Let's think about that for a while. Where does the difference between perception and reality come from? As already noted, reality is elusive in information security, full of known unknowns (have we missed any buffer overflows or XSSs; is our product being silently exploited?) as well as unknown unknowns (who knows what new attack methods those pesky researchers will come up with tomorrow?). And while you do know that security of your product improves with each identified and fixed vulnerability, you don't know where you are on the scale - there is, alas, no scale.

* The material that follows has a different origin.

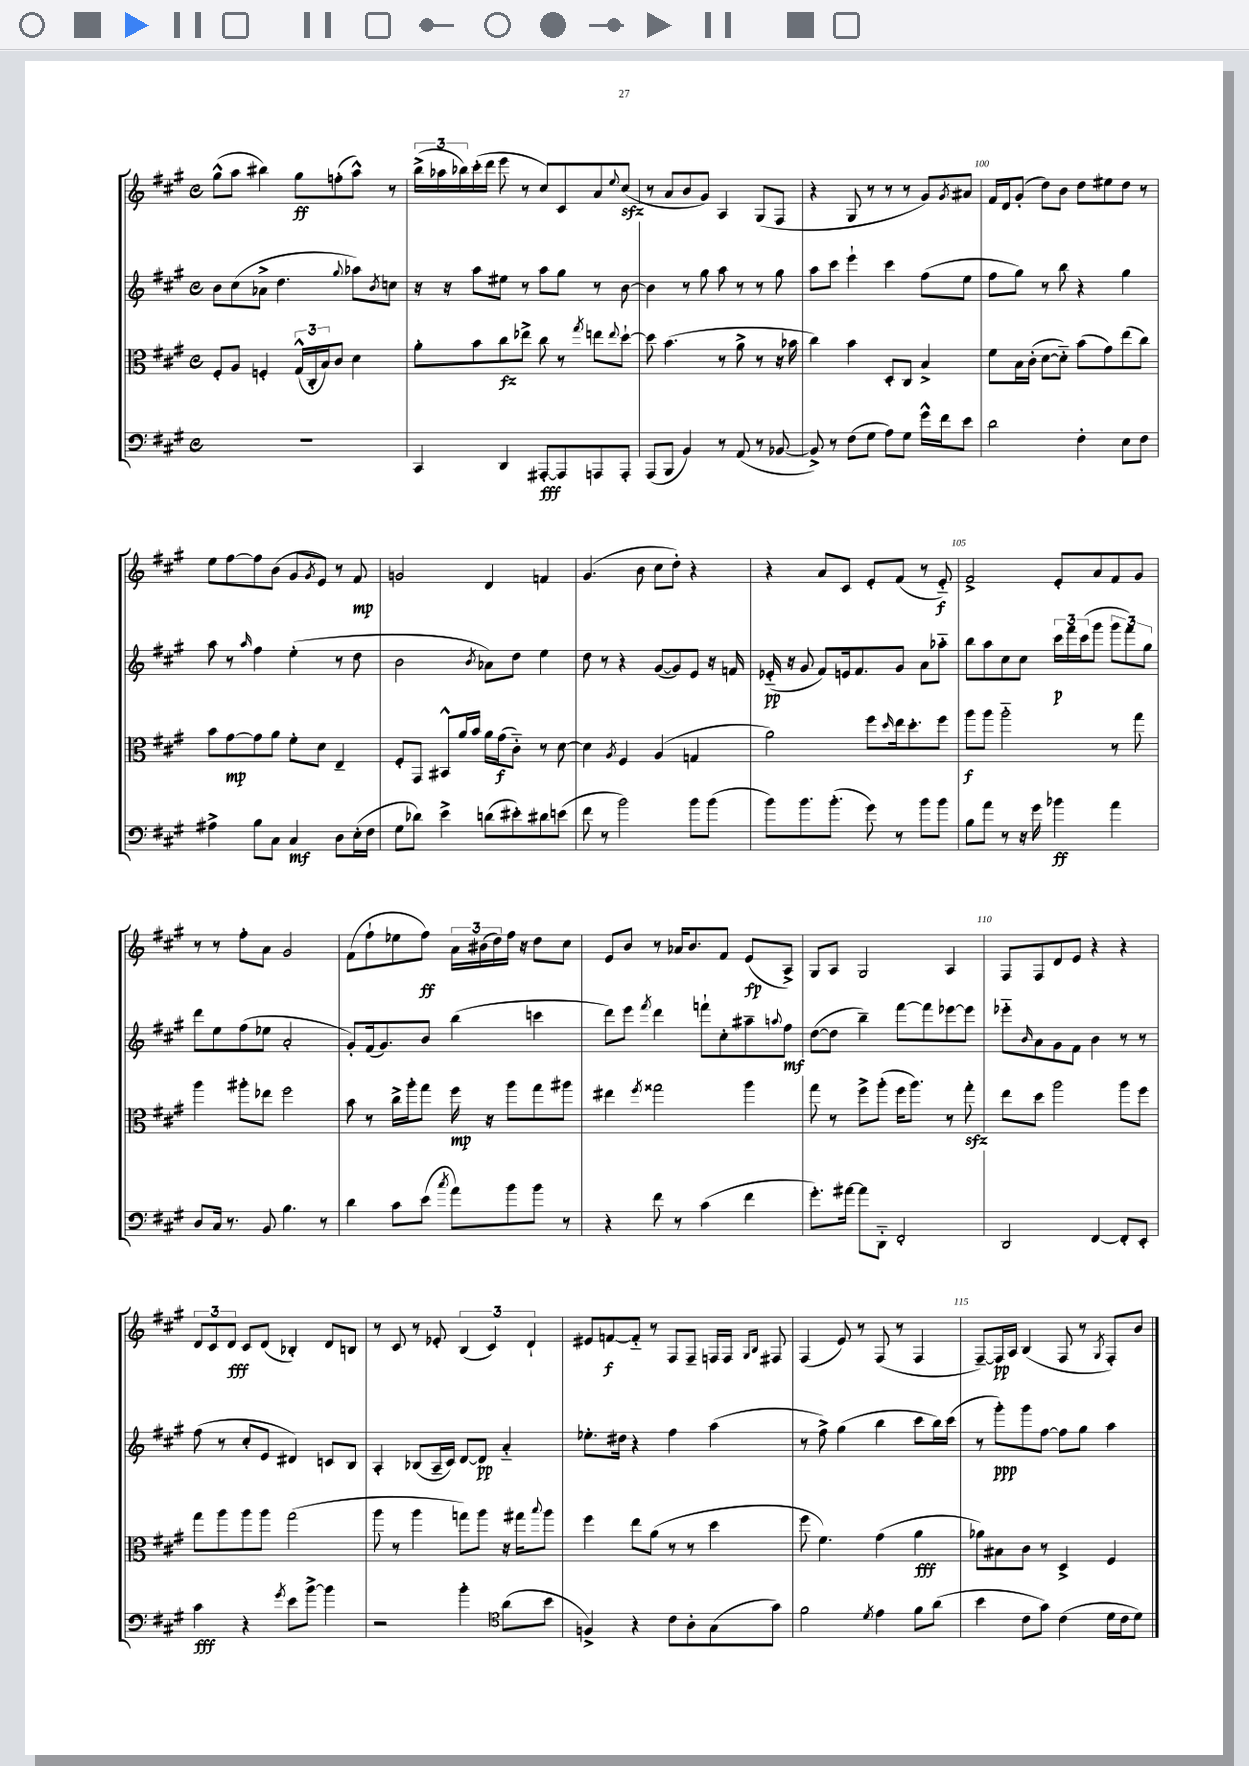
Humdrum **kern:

Perception, on the other hand, is more measurable and more manageable: you can listen to your customers and prospects to see what they think of your security - and this will, in the absence of your marketing material, largely depend on their knowledge of (1) your product's vulnerabilities and (2) publicized incidents involving your product. The former tend to frequently find their ways to public vulnerability lists - and your customers -, but the latter are more tricky: I'm confident that an overwhelming majority of break-ins are never even detected (typically: data theft), much less publicized. And for those detected, is the exploited vulnerability ever determined at all? As a result, most publicized incidents that are actually linked to vulnerable products involve self-replicating exploits (e.g., worms) that ended up in malware researchers' labs. The point being that we generally only know about incidents involving specific remotely exploitable vulnerabilities, suitable for worm-like malware. Others remain unknown.


The Hidden Danger

Developing methods for limiting exploitability is of great value. Sandboxes, ASLR, DEP and other exploit mitigation techniques do drive the cost of exploitation up, and do so for a wide range of different vulnerability types. This is good.

There is, however, a hidden danger in focusing on limiting exploitability instead of exterminating vulnerabilities. Let me illustrate with a (maybe not so) hypothetical dialog:

You: "There is a vulnerability in your product."
Vendor: "Yes, but it's not exploitable."
You: "How do you know it's not exploitable?"
Vendor: "Well, it hasn't been exploited yet."
You: "How do you know it hasn't been exploited yet?"
Vendor: "We're not aware of any related incidents. Are you?"
You: "Uhm..., no, but..."
Vendor: "Case closed."

The danger here is that replacing a determinable value (existence of a known vulnerability) with a non-determinable one (absence of exploits/incidents) when deciding whether to fix a security flaw may result in a better perception of security ("We don't know of any incidents, therefore there aren't any") but worse reality. Why? Because it opens the door to reasoning that it doesn't make sense to fix vulnerabilities if there's a second layer of defense that blocks their exploitability. And then, once someone finds a hole in this second layer of defense, there will be an array of vulnerabilities to choose from for mounting a successful attack.

So let's hope that software vendors don't have to choose between limiting exploitability and exterminating vulnerabilities, but can actually do both. (Google's Chris Evans replied to Brad on Twitter, "Unfortunately, modern security best practice is BOTH 1) sandbox and 2) find/fix bugs aggressively"). I know from personal experience that Adobe is actively finding and fixing bugs in their products in addition to making exploitation harder, so I think Brad is being misunderstood there. But as far as hacking exploit-mitigation mechanisms goes, a flaw in such mechanism is a vulnerability like any other: it allows an adversary to do something that should have been impossible. As such, it is unreasonable to expect that these vulnerabilities would not be researched, discussed, privately reported, published on mailing lists, sold and bought, and silently or publicly exploited just like others are - depending on who finds them.


P.S.: On a somewhat related note, I will present an out-of-sandbox remote exploitation of a binary planting vulnerability in Adobe Reader X at RSA Conference US on March 1st. There will be no remote shares, no WebDAV and no double-clicking on files, just pure browser-aided code execution. We notified Adobe about this bug in early January, so it won't be alive for long.